**Directions:** Extend the passage comparing afib and vfib, beginning after its final sentence.

*** Page extract

Vfib looks like chaos. There are no recognizable waves or complexes at all. The tracing shows a rapid, undulating line with no pattern. It can appear as coarse, jagged oscillations or fine, barely visible squiggles. Either way, it represents a heart producing no meaningful pumping action.
Urgency and Survival
Afib is not an immediate emergency in most cases. It’s a chronic condition that roughly 52.5 million people live with worldwide, a number that has more than doubled since 1990. In the U.S., the number of people with afib is expected to exceed 8 million by 2050. Many people manage it for decades.
Vfib is always an emergency. Every second counts. A Swedish study found that when defibrillation happened with minimal delay, about 50% of patients survived. By 15 minutes, survival dropped to just 5%. Among patients found in vfib during out-of-hospital cardiac arrest, only about 9.5% survived to one month overall. The single most important factor is how quickly someone delivers an electrical shock to reset the heart’s rhythm.

******
*** Data records

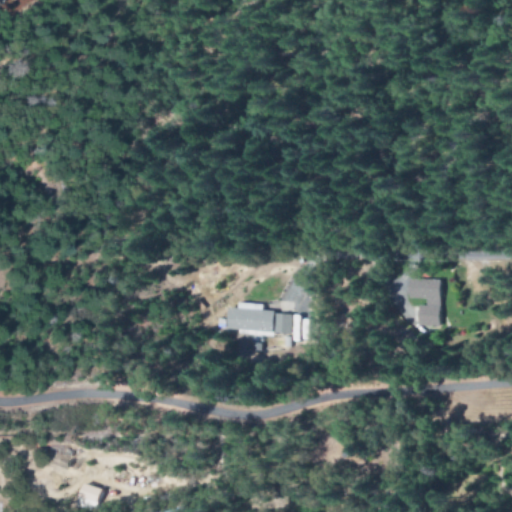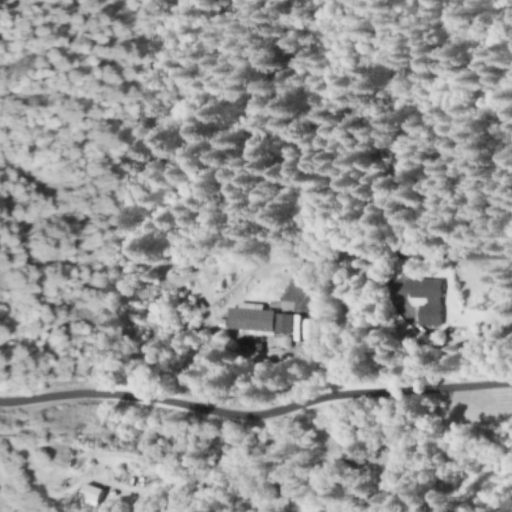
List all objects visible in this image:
building: (428, 300)
building: (260, 321)
road: (256, 418)
building: (352, 450)
building: (92, 496)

******

**Exercise output:**
Afib Is Managed, Vfib Is Rescued
Treatment for afib has three goals: preventing stroke, controlling heart rate, and restoring normal rhythm when possible. Afib causes blood to pool in the quivering atria, which can form clots. If a clot travels to the brain, it causes a stroke. The annual stroke risk for someone with afib ranges from about 1% to over 18%, depending on other risk factors like age, diabetes, and prior strokes. Blood thinners reduce this risk substantially, and newer oral anticoagulants cut the risk of brain bleeding by about 50% compared to older options like warfarin.
For rate control, beta-blockers are typically the first choice, slowing the heart rate so the ventricles don’t try to keep up with the chaotic atrial signals. For rhythm control, meaning an attempt to restore and maintain a normal heartbeat, options include antiarrhythmic medications and catheter ablation. Ablation is a procedure where a cardiologist threads a thin tube into the heart and destroys the small patches of tissue generating the abnormal signals. Multiple trials now support ablation as a first-line option for rhythm control, particularly in people with paroxysmal afib (episodes that come and go within seven days).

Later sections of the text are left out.